I put on ‘Step Right Up’ from ‘Small Change’ and I laugh. To this day, there are lines in that song which prompt real guffaws – partly down to the words, partly the delivery. It’s just magnificent. The fact that it follows the completely different and yet similarly excellent ‘Tom Traubert’s Blues’ only serves to highlight what an embarrassment of riches that and a number of Waits’ album can be. Similarly, ‘Nighthawks At The Diner’ is another of his records which I find greatly entertaining, with bar-stool Tom in full flow. Sure, it’s a slightly well-oiled character, and one which he has made not inconsiderable use of over his career to date, but it’s undeniably delightful.
His entire catalogue resides in this house, so I’m not an Asylum years loyalist or anything like that, and ‘Swordfishtrombones’ followed by ‘Rain Dogs’ is an obscenely creative succession of releases. Indeed, ‘Orphans’ is a glorious, career-crossing roll around in the work of Waits and gives a pretty accurate sense of the different voices of this remarkable artist. But things have been a little tough in the last couple of decades, with the sonic experimentation and barking foregrounded a little, culminating in 2004’s ‘Real Gone’, which confused some fans with its wilfully cold sound. However, with a culmination and the clearing of the decks via the aforementioned ‘Orphans’, we find ourselves on the receiving end of ‘Bad As Me’. And it’s great.

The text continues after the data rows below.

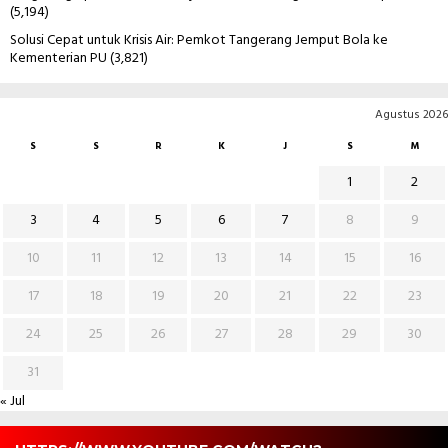
(5,194)
Solusi Cepat untuk Krisis Air: Pemkot Tangerang Jemput Bola ke
Kementerian PU
(3,821)
Agustus 2026
S
S
R
K
J
S
M
1
2
3
4
5
6
7
8
9
10
11
12
13
14
15
16
17
18
19
20
21
22
23
24
25
26
27
28
29
30
31
« Jul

Clocking in just shy of forty-five minutes and featuring Waits in fabulous voice, this is a remarkably strong, straight-forward set of songs (hey, it’s all relative) from one of music’s true pioneers. ‘Raised Right Men’ has a gothic sprawl to it, with him sounding sharp and sprightly, but then ‘Pay Me’ comes on like a gentle, accordian-backed ballad, opening with the line “they pay me not to come home.” He sounds world-weary and exhausted – it’s beautiful, and a good demonstration of how this album curiously evokes a sense of those old Asylum records.
Obviously, the wilful erosion of the sound in his songs is a more recent trait and that’s nowhere more obvious than on the twitching, gnarled title track which sounds squashed, repressed and desperate to get out. As the start to the second half of the album it’s very well placed and it works far better in context than it did as a teaser for an album for which it is very much not representative. It’s followed by another minimalistic ballad, ‘Kiss Me’, which has a warmth that’s not been a regular facet of his work for a little while now.
And so, as if to bring things full circle, just as ‘Tom Traubert’s Blues’ opens ‘Small Change’ with a neat segue into ‘Waltzing Matilda’, ‘New Year’s Eve’ closes ‘Bad As Me’ with an oddly heartening rendering of ‘Auld Lang Syne’. It’s an end I wasn’t expecting to an album I wasn’t expecting from Tom Waits. This isn’t a curio for fans, or ‘another one’ for the pile of Waits albums. This is an incredibly strong set of songs which stands pretty tall amongst a year’s worth of excellent records.